Além de poeta e cronista, Ana Elisa Ribeiro é doutora e pós-doutora em linguística aplicada, possui um segundo pós-doutorado na área de comunicação, é mestre em estudos de linguagens e bacharel em letras, com habilitação em tecnologias da edição. No doutorado e no mestrado, trabalhou as relações entre os dispositivos tecnológicos, a leitura e a escrita; atualmente, está mais focada em recuperar as histórias das mulheres da editoração brasileira (nesse sentido, leia, por exemplo, os artigos sobre a Boitempo e sobre a Chão de Feira e a Relicário). Ana está à frente dos grupos de pesquisa Escritas profissionais e processos de edição e Mulheres na Edição, e também é professora da graduação e da pós-graduação no Centro Federal de Educação Tecnológica de Minas Gerais. Nesta entrevista, ela fala das dificuldades em conciliar “uma vida comum, de pessoa adulta”, com tudo o que a universidade exige, das deficiências estruturais da academia e do que quer dizer para ela pesquisar: “Para quem está a fim de fazer perguntas e escarafunchar respostas, a pesquisa pode ser fascinante e vital. O que me move é alguma pergunta sem resposta, que me seduz profundamente, que me torna um ser incompleto. Não seremos completos nunca, mas algumas respostas nos saciam. Há algo de vício nisso também”. Acesse o seu Lattes.

imagem: Raquel Camargo

Quais seus interesses atuais, o que te levou a eles e o que pretende realizar?

Meu interesse atual e de sempre é pesquisar a leitura e a escrita. Isso significa um universo imenso de coisas, em especial no nosso país, onde essa é mesmo uma questão problemática.

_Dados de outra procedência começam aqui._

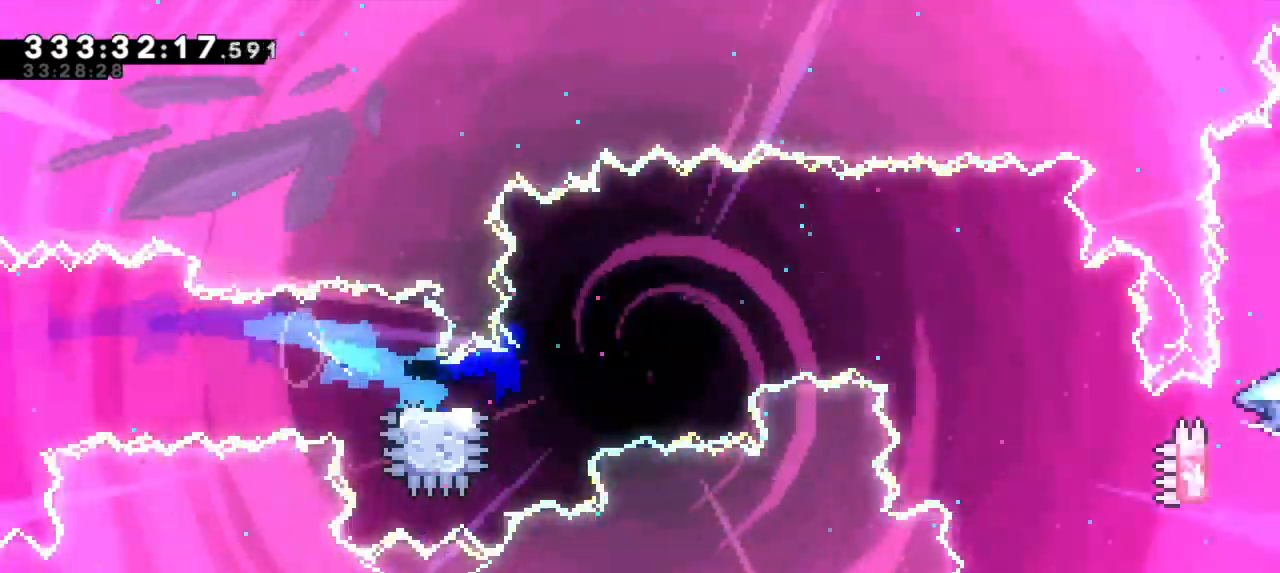
{"keys": ["jump2", "right"], "events": [[50, "dash", "up"]]}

Leitura e escrita podem ser investigadas de muitos ângulos e eu sou formada em letras, linguística, daí um certo olhar para as questões educacionais e cognitivas. Mas tenho também usado um ferramental que trata a leitura como prática social — enfim, nunca terei paz nesse assunto. Dentro disso, focalizei o contexto afetado pelas tecnologias digitais, desde os anos 1990. E nos últimos sete ou oito anos, as questões editoriais têm sido minha principal preocupação. De 2017 para cá, trabalho mais firmemente numa pesquisa que investiga a história de nossas editoras mulheres, isto é, minha agenda de pesquisa tem então um viés de gênero que é fundamental para uma compreensão menos lacunar da história das pessoas que publicaram outras no Brasil.

O que me leva aos meus projetos são minha curiosidade e meu envolvimento pessoal nessas questões. Uma das missões da minha profissão é formar leitores e escritores, é assim que entendo meu grau de licenciada em português. É justo que eu me envolva intensamente com estes assuntos. Mas escolhi minha profissão, lá atrás, guiada pela paixão pela leitura, pela língua portuguesa, pela escrita, pelas línguas em geral, pelos livros, pelas tecnologias que afetam tudo isso em cada tempo e pela ideia geral de que há muito a se fazer nesse setor. Queria me sentir um tantinho útil ou, melhor contextualizando, menos inútil. Às vezes consigo, mas é bem difícil porque tudo o que acontece às pessoas depende de uma sociedade inteira e de seus governantes, por exemplo. Mais praticamente: com as pesquisas atuais, quero produzir algumas narrativas sobre mulheres que foram e são fundamentais para a edição no Brasil, e que foram sempre omitidas ou desconsideradas em suas empreitadas. Nem as novas editoras conhecem suas predecessoras direito. Já tenho algumas coisas publicadas. Basicamente, é preciso rever, reler, redescobrir e narrar, mostrar, explicitar, iluminar. Já fizeram isso antes, esparsamente, e estou dando relevo à atuação dessas mulheres, nesse papel social tão poderoso que é o do/a editor/a.

Veja também:
>> série Trouxeste a Chave?, com depoimentos de editores brasileiros sobre o seu ofício

Como é a sua rotina de trabalho? Que infraestrutura (financiamento, etc) a mantém?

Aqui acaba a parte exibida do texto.